▶ _Your instructions_
Copy, without alteration, every line below from the one containing "Natural Gas, WTI" down to the one containing "Which series contains the highest Y value?", including both of those lines.

### The records ###

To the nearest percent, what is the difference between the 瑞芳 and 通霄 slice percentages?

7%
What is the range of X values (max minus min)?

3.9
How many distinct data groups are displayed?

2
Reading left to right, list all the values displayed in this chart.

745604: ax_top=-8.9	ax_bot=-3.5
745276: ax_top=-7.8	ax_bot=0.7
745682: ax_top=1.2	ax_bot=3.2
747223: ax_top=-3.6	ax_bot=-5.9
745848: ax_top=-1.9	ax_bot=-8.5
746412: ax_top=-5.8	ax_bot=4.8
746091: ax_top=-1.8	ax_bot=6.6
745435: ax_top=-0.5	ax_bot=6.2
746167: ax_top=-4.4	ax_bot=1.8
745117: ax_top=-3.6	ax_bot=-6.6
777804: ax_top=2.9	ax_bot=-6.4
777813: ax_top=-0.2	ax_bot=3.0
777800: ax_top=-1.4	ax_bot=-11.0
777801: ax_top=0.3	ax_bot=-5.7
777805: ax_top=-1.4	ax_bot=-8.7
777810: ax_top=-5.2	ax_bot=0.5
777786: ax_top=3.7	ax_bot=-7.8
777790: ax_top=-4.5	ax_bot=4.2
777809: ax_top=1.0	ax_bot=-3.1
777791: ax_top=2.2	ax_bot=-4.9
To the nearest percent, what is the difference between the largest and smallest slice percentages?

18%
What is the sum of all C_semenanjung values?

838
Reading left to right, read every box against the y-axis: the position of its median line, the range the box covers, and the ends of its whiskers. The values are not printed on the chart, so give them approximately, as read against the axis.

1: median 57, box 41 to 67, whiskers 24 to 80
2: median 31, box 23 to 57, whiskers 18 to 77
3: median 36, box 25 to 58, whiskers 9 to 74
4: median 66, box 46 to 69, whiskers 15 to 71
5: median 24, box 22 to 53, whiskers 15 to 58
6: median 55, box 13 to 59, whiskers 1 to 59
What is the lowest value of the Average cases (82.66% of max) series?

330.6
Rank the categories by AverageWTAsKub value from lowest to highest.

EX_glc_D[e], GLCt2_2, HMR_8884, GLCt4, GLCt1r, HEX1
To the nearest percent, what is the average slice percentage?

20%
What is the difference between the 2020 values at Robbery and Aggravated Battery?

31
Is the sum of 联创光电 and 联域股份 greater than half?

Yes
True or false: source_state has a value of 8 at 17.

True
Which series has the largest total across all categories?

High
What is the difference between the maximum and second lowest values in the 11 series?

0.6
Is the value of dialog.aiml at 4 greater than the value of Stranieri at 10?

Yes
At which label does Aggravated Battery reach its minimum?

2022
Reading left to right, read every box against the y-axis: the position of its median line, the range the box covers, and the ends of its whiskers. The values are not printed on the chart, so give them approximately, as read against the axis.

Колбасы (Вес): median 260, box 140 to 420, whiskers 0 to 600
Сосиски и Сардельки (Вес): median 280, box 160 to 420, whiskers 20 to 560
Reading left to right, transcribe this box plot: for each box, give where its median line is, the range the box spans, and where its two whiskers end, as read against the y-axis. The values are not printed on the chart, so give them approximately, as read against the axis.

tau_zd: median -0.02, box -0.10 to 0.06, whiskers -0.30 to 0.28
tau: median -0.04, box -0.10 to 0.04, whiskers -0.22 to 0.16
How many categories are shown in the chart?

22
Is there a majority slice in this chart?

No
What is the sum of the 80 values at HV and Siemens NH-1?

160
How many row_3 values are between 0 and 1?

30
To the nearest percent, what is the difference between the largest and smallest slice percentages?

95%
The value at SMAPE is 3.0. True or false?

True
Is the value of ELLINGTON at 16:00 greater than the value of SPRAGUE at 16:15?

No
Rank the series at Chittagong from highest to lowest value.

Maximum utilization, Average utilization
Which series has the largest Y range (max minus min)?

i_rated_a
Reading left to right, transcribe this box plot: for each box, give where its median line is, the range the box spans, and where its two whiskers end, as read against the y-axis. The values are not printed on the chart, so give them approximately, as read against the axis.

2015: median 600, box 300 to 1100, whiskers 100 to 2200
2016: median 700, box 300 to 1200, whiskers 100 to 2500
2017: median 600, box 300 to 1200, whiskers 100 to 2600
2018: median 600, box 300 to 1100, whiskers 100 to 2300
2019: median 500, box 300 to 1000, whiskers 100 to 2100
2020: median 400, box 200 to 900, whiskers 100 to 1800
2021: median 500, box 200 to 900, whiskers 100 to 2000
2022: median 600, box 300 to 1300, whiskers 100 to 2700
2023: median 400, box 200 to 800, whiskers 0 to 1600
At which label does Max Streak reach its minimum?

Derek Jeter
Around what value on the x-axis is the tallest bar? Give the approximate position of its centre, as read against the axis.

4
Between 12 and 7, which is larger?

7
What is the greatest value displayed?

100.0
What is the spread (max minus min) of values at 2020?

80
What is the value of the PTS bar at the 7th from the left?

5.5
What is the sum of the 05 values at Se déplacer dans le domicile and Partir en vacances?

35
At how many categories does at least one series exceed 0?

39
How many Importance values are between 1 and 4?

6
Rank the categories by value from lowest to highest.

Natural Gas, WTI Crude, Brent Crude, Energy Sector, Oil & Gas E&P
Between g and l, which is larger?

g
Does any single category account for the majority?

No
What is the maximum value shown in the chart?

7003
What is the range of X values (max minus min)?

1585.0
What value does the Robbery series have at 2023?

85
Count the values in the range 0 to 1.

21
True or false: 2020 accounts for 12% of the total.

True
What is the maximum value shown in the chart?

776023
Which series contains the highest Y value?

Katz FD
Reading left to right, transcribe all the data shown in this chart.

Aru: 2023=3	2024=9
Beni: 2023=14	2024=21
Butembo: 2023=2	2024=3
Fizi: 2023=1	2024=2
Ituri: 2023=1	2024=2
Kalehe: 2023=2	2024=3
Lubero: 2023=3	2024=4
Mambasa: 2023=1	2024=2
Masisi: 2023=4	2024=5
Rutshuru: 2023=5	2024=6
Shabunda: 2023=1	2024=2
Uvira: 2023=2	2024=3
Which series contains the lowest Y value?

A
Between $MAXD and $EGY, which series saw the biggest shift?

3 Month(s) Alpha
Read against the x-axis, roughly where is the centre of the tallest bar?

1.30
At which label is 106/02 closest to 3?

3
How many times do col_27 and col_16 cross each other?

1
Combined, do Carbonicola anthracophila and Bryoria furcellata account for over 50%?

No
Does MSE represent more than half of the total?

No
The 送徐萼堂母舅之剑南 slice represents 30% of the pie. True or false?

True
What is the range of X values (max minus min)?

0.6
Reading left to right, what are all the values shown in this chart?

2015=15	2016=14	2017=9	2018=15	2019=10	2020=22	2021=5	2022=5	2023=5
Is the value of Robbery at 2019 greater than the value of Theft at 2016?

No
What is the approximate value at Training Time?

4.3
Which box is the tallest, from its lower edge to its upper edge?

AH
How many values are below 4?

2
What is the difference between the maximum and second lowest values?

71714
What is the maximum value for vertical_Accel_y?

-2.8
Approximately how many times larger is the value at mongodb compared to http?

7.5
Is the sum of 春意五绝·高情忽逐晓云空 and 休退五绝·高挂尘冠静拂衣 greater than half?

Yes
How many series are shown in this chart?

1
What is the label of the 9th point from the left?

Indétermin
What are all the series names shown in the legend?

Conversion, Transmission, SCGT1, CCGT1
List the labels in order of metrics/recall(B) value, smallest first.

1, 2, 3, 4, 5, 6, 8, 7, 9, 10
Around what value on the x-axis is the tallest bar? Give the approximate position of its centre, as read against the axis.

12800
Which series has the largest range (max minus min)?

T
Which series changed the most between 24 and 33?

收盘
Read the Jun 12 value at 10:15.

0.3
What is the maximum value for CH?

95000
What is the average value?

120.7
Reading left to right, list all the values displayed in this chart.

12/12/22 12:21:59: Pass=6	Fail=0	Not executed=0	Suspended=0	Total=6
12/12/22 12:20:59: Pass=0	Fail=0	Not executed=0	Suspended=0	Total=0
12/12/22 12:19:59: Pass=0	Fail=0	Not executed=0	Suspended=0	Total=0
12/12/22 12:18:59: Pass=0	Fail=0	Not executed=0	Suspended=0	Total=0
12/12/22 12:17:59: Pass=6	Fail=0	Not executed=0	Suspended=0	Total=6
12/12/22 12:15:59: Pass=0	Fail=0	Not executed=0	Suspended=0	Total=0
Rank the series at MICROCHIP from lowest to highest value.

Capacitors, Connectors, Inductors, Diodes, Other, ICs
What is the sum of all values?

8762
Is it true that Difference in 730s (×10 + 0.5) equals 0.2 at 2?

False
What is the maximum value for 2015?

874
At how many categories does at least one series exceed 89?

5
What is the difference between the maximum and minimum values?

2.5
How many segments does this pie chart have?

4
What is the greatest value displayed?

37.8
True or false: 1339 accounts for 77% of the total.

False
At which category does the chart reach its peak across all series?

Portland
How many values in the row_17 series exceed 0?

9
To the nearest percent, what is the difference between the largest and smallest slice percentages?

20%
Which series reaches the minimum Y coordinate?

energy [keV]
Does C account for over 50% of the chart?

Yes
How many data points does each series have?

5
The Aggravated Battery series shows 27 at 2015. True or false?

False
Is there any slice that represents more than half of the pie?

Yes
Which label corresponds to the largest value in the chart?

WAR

###

▶ _Answer section_
Natural Gas, WTI Crude, Brent Crude, Energy Sector, Oil & Gas E&P
Between g and l, which is larger?

g
Does any single category account for the majority?

No
What is the maximum value shown in the chart?

7003
What is the range of X values (max minus min)?

1585.0
What value does the Robbery series have at 2023?

85
Count the values in the range 0 to 1.

21
True or false: 2020 accounts for 12% of the total.

True
What is the maximum value shown in the chart?

776023
Which series contains the highest Y value?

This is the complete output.